- [Directions]: Pictures should not appear in the copy; the records themselves must be written out exactly.

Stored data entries

——————————

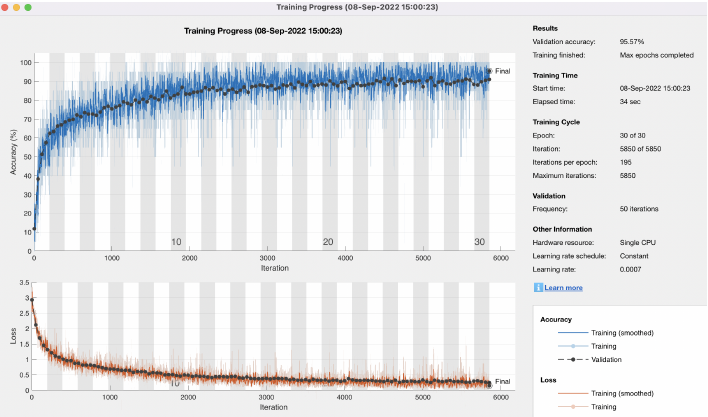
Figure 14. This figure shows the trend of the training progress in the case of a subarea in which the lambda value is equal to 4%.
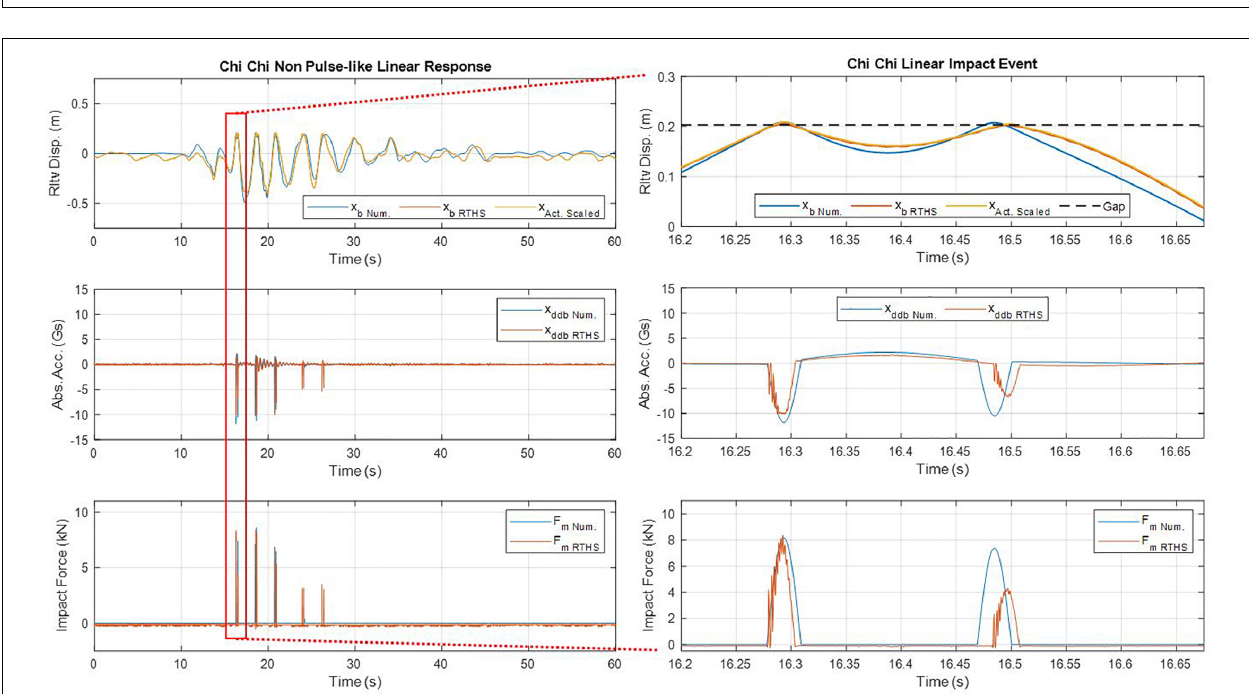
FIGURE 8 | Time history of the response to the Chi Chi non-Pulse-like ground motion for the linear impact scenario.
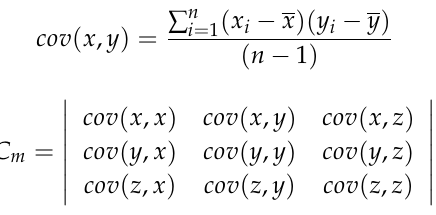
Figure 3. PCA eigenvector estimation.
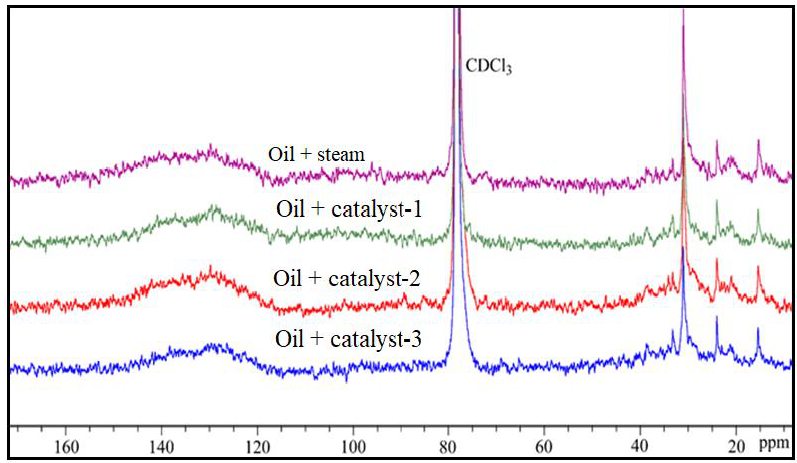
Figure 11. 13 C NMR spectra of asphaltene fractions of original and upgraded oil.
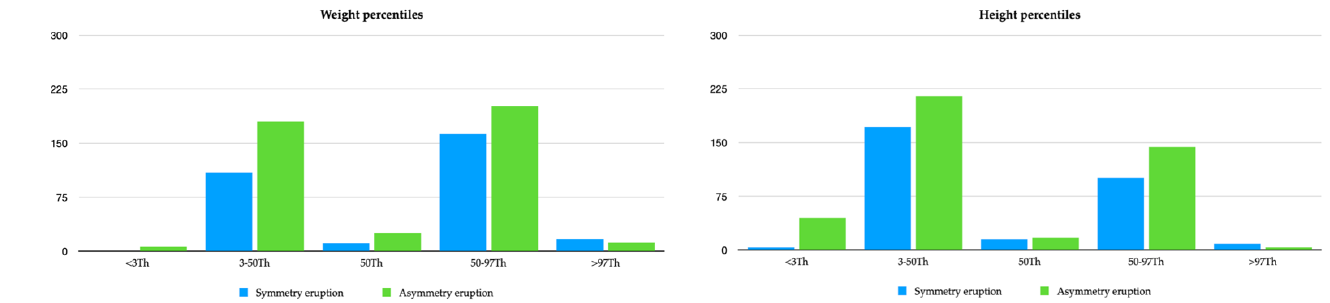
Figure 2. Bar graph of symmetric eruption as a function of percentile. Applying the multivariate logistic regression model, it was determined that for every meter increased in height, the probability of symmetrical eruption increased by a factor of 866.75. Additionally, the probability of symmetry was multiplied by a factor of 0.4 for patients with an undesirable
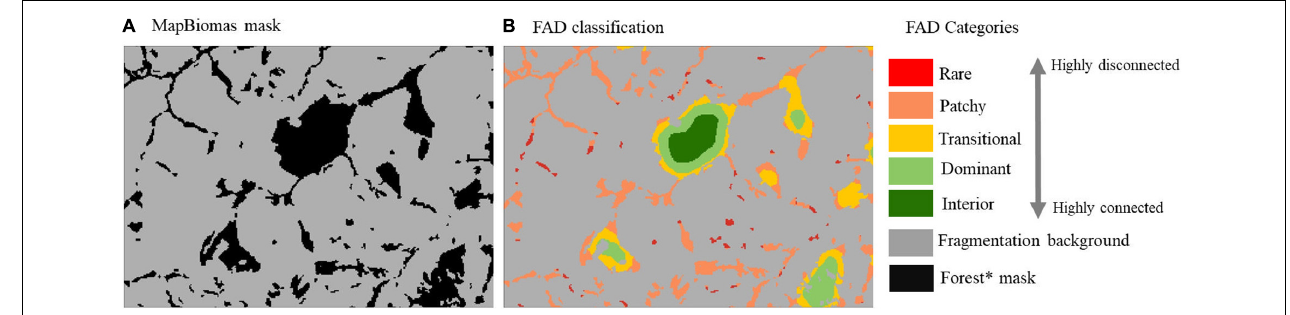
FIGURE 1 | Example of Forest Area Density (FAD) classification categories applied to a MapBiomas mask. (A) MapBiomas mask for input on GUIDOS toolbox. (B) FAD classification output. Forest ∗ mask for Amazonia include only MapBiomas Forest category; for Cerrado it includes Forest, Savannas, and Natural Grasslands. Fragmentation background are all the MapBiomas remaining LC categories (e.g., Cropland, pasture, urban, water,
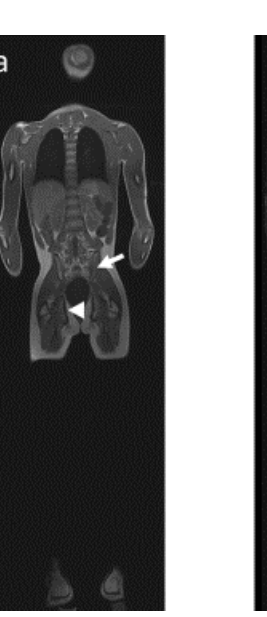
osteolytic with a sclerotic rim, mixed lytic and sclerotic lesions, purely sclerotic lesions, vertebral compression and soft tissue involvement [35].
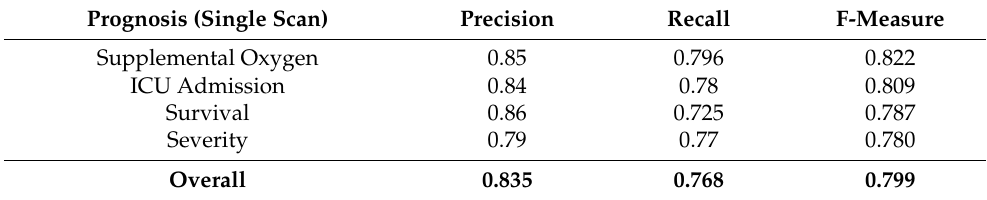
Table 3. Prediction performance of the proposed method using single scan per patient (both datasets). Prognosis (Single Scan) Precision Recall F-Measure Supplemental Oxygen 0.85 0.796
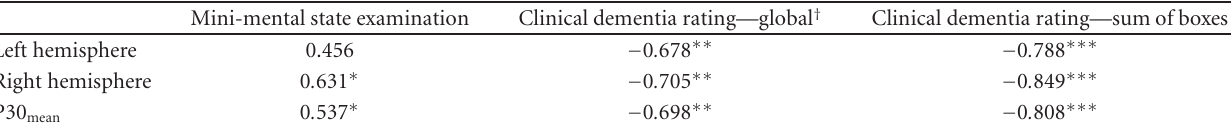
Figure 4: Receiver operating characteristic (ROC) curves for distinguishing (a) controls from MCI and AD, and (b) and AD patients from MCI and control subjects based on TMS-EEG P30. Turquoise line indicates the ROC curve for averaged data, while the grey and black lines indicate ROC curves for the right and left hemisphere, respectively. The area under the ROC curve (AUC) has been given separately for the averaged (P30 mean ) and hemispheric data. The asymptotic significance has been indicated with the null hypothesis of AUC = 0.5 (diagonal line). Table 2: Correlation coe ffi cients (Spearman’s ρ ) between the P30 amplitude and dementia rating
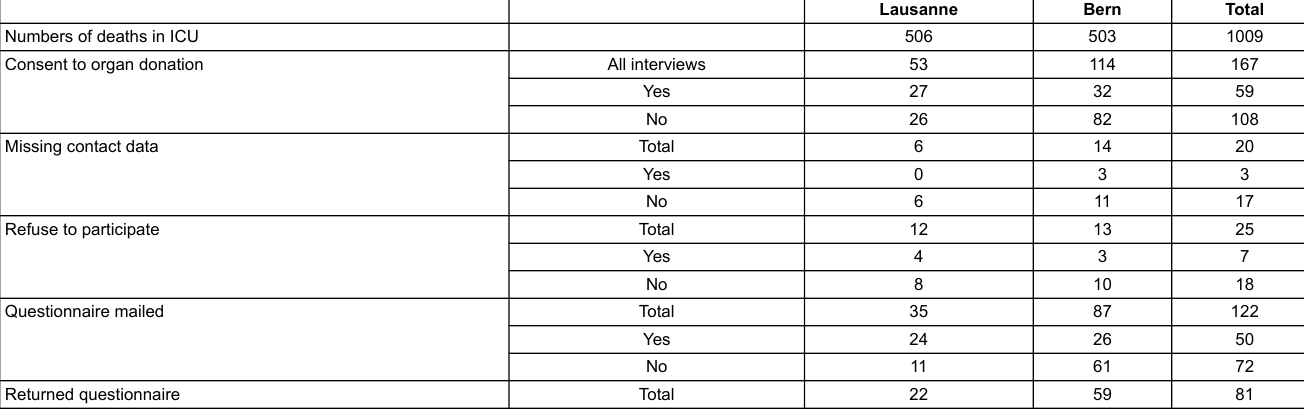
Table 1: Characteristics and numbers of the interviews with next of kin regarding consent/refusal of organ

——————————

- [Response area]:
Figure 14. This figure shows the trend of the training progress in the case of a subarea in which the lambda value is equal to 4%.
FIGURE 8 | Time history of the response to the Chi Chi non-Pulse-like ground motion for the linear impact scenario.
Figure 3. PCA eigenvector estimation.
Figure 11. 13 C NMR spectra of asphaltene fractions of original and upgraded oil.
Figure 2. Bar graph of symmetric eruption as a function of percentile. Applying the multivariate logistic regression model, it was determined that for every meter increased in height, the probability of symmetrical eruption increased by a factor of 866.75. Additionally, the probability of symmetry was multiplied by a factor of 0.4 for patients with an undesirable
FIGURE 1 | Example of Forest Area Density (FAD) classification categories applied to a MapBiomas mask. (A) MapBiomas mask for input on GUIDOS toolbox. (B) FAD classification output. Forest ∗ mask for Amazonia include only MapBiomas Forest category; for Cerrado it includes Forest, Savannas, and Natural Grasslands. Fragmentation background are all the MapBiomas remaining LC categories (e.g., Cropland, pasture, urban, water,
osteolytic with a sclerotic rim, mixed lytic and sclerotic lesions, purely sclerotic lesions, vertebral compression and soft tissue involvement [35].
Table 3. Prediction performance of the proposed method using single scan per patient (both datasets). Prognosis (Single Scan) Precision Recall F-Measure Supplemental Oxygen 0.85 0.796
Figure 4: Receiver operating characteristic (ROC) curves for distinguishing (a) controls from MCI and AD, and (b) and AD patients from MCI and control subjects based on TMS-EEG P30. Turquoise line indicates the ROC curve for averaged data, while the grey and black lines indicate ROC curves for the right and left hemisphere, respectively. The area under the ROC curve (AUC) has been given separately for the averaged (P30 mean ) and hemispheric data. The asymptotic significance has been indicated with the null hypothesis of AUC = 0.5 (diagonal line). Table 2: Correlation coe ffi cients (Spearman’s ρ ) between the P30 amplitude and dementia rating
Table 1: Characteristics and numbers of the interviews with next of kin regarding consent/refusal of organ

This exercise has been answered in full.